Written and directed by Anthony & Joe Russo, it stars William H. Macy, Isaiah Washington and Sam Rockwell.
"This movie was produced by George Clooney and Steven Soderbergh and their company Section Eight," Warner Bros. Distribution executive vice president Jeff Goldstein said Sunday morning.
"They've made money available to young upcoming writers and directors. The writer and director (of Collinwood) are two brothers, Joe and Anthony Russo, and this is their debut. They're solid numbers -- nice and strong. We're in five different markets and it's a nice specialized film for a specialized market. We feel good about the numbers."
Will Warners go wider with the film? "We had originally set it for (expansion on) Oct. 18," Goldstein replied. "So between Oct. 18 and 25, we're going to roll out other markets."
Miramax's R rated thriller Heaven opened to an encouraging ESTIMATED $54,000 at 4 theaters ($13,500 per theater).
Directed by Tom Tykwer, it stars Cate Blanchett and Giovanni Ribisi.
There were no national sneak previews this weekend.
On the expansion front this weekend Buena Vista/ Disney's PG rated animated feature Spirited Away went wider in its third week with an encouraging ESTIMATED $0.63 million at 97 theaters (+44 theaters; $6,492 per theater). Its cume is approximately $1.9 million.
Directed by Hayao Miyazaki, it was the Golden Bear best picture winner at the Berlin International Film Festival. Spirited is the all-time top grossing film at the Japanese box office.
United Artists' R rated dark comedy Igby Goes Down expanded quietly in its fourth week with an ESTIMATED $0.51 million (-17%) at 147 theaters (+26 theaters; $3,443 per theater). Its cume is approximately $2.7 million.
Written and directed by Burr Steers, it stars Kieran Culkin, Claire Danes, Jeff Goldblum, Jared Harris, Amanda Peet, Ryan Phillippe, Bill Pullman and Susan Sarandon.
Lions Gate Films' R rated kinky romance Secretary expanded in its third week with an attractive ESTIMATED $0.38 million (+4%) at 101 theaters (+48 theaters; $3,730 per theater). Its cume is approximately $1.2 million.
Directed by Steven Shainberg, it stars James Spader and Maggie Gyllenhaal.
Focus Features' R rated French comedic whodunit 8 Women expanded in its third week with a still charming ESTIMATED $0.36 million (+17%) at 82 theaters (+25 theaters; $4,380 per theater). Its cume is approximately $1.2 million.
Directed by Francois Ozon, it stars Catherine Deneuve, Isabelle Huppert, Emmanuelle Beart, Fanny Ardant, Virginie Ledoyen, Danielle Darrieux, Ludivine Sagnier and Firmine Richard.
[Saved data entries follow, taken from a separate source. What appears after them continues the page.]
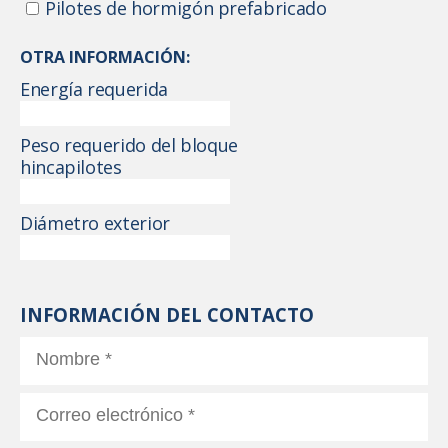
Pilotes de hormigón prefabricado
OTRA INFORMACIÓN:
Energía requerida
Peso requerido del bloque
hincapilotes
Diámetro exterior
INFORMACIÓN DEL CONTACTO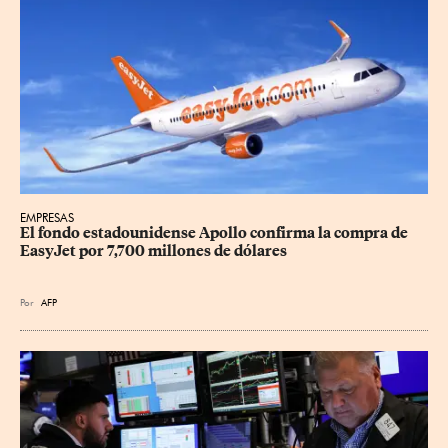
EMPRESAS
El fondo estadounidense Apollo confirma la compra de 
EasyJet por 7,700 millones de dólares
Por
AFP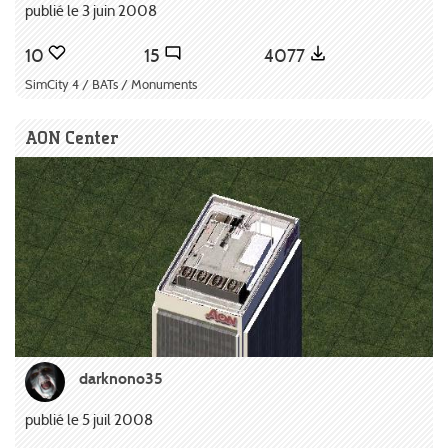
publié le 3 juin 2008
10
15
4077
SimCity 4 / BATs / Monuments
AON Center
darknono35
publié le 5 juil 2008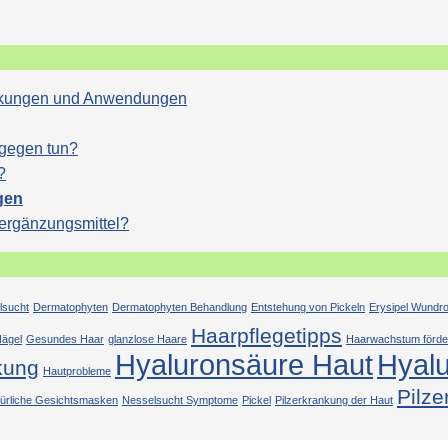
Wirkungen und Anwendungen
agegen tun?
?
gen
sergänzungsmittel?
lsucht
Dermatophyten
Dermatophyten Behandlung
Entstehung von Pickeln
Erysipel Wundr
Haarpflegetipps
ägel
Gesundes Haar
glanzlose Haare
Haarwachstum förde
Hyaluronsäure Haut
Hyal
kung
Hautprobleme
Pilze
türliche Gesichtsmasken
Nesselsucht Symptome
Pickel
Pilzerkrankung der Haut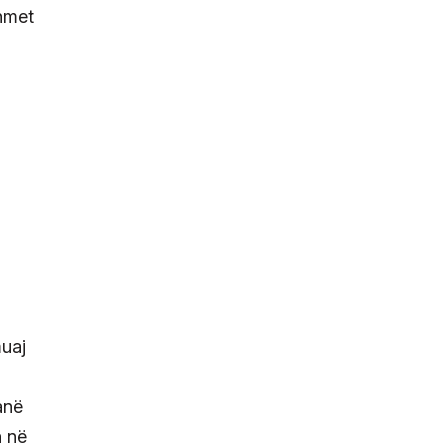
ehmet
muaj
anë
n në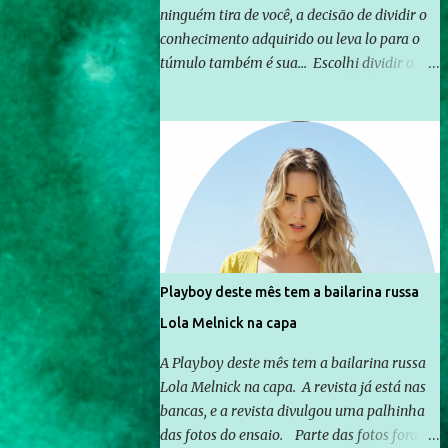
ninguém tira de você, a decisão de dividir o
conhecimento adquirido ou leva lo para o
túmulo também é sua... Escolhi dividir o
pouco que aprendi com o mundo, ou pelo
menos criar mecanismos que possibilitem
mais e mais pessoas terem acesso a
educação e ao conhecimento. Não sou
Professor, a mais nobre das profissões, mas
tento ser um empreendedor da
comunicação, que além de informação
cotidiana, corriqueira e cada vez mais
preocupantes, do tipo que você já esta
Playboy deste mês tem a bailarina russa
acostumado a ver neste espaço, vou
Lola Melnick na capa
trabalhar a ideia que possibilite distribuir
não só informações, mas que gere de forma
A Playboy deste mês tem a bailarina russa
consistente a riqueza do conhecimento...
Lola Melnick na capa. A revista já está nas
Exemplo: o cidadão brasileiro não precisa só
bancas, e a revista divulgou uma palhinha
ser informado sobre operações da Lava Jato,
das fotos do ensaio. Parte das fotos foram
Reformas que podem retirar ou não direitos,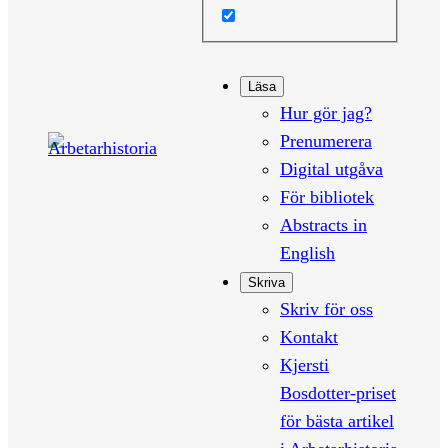
Läsa
Hur gör jag?
Prenumerera
Digital utgåva
För bibliotek
Abstracts in
English
Skriva
Skriv för oss
Kontakt
Kjersti
Bosdotter-priset
för bästa artikel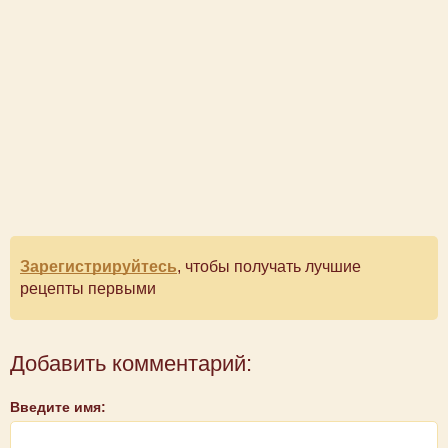
Зарегистрируйтесь
, чтобы получать лучшие
рецепты первыми
Добавить комментарий:
Введите имя: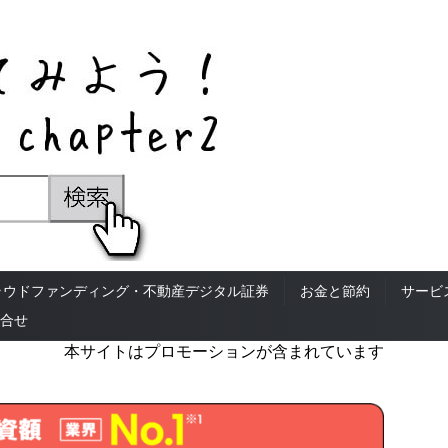
ラウドファンディング・不動産デジタル証券
お金と節約
サービ
合せ
本サイトはプロモーションが含まれています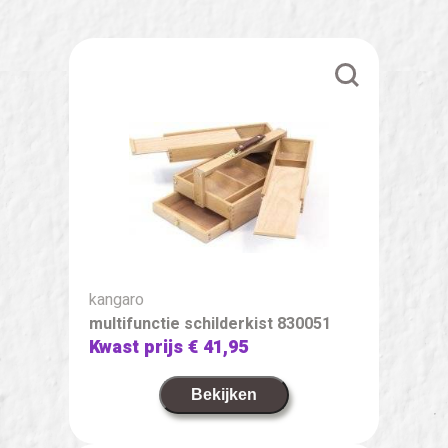
kangaro
multifunctie schilderkist 830051
Kwast prijs
€ 41,95
Bekijken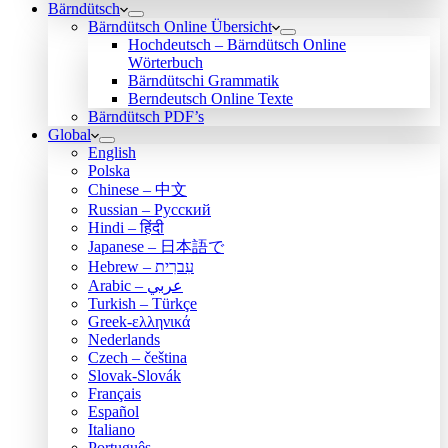
Bärndütsch
Bärndütsch Online Übersicht
Hochdeutsch – Bärndütsch Online
Wörterbuch
Bärndütschi Grammatik
Berndeutsch Online Texte
Bärndütsch PDF’s
Global
English
Polska
Chinese – 中文
Russian – Русский
Hindi – हिंदी
Japanese – 日本語で
Hebrew – עִברִית
Arabic – عربي
Turkish – Türkçe
Greek-ελληνικά
Nederlands
Czech – čeština
Slovak-Slovák
Français
Español
Italiano
Português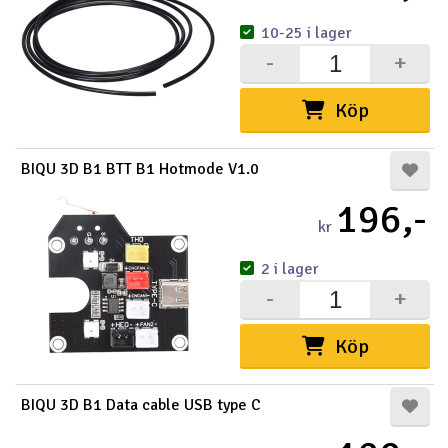
10-25 i lager
-
+
Köp
BIQU 3D B1 BTT B1 Hotmode V1.0
196,-
kr
2 i lager
-
+
Köp
BIQU 3D B1 Data cable USB type C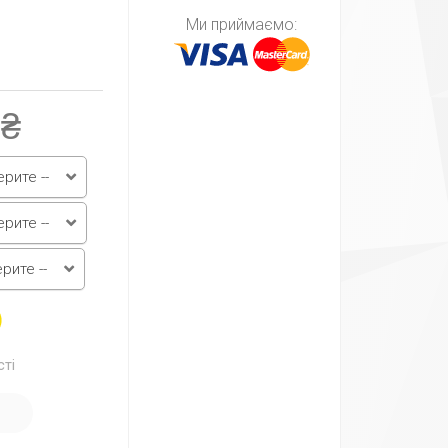
Ми приймаємо:
 ₴
ерите --
ерите --
ерите --
сті
И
Key films -- those grossing more than $500,000 -- took in approximately $107.25 million for the weekend, up about 23.53 percent from last year when they totaled $86.82 million.
Key films were up about 11.91 percent from the previous weekend this year when they totaled $95.84 million.
Last year, Warner Bros.' opening week of Training Day was first with $22.55 million at 2,712 theaters ($8,315 per theater); and Miramax's opening week of Serendipity was second with $13.31 million at 2,601 theaters ($5,117 per theater). The top two films one year ago grossed $35.9 million. This year, the top two films grossed an ESTIMATED $59.1 million.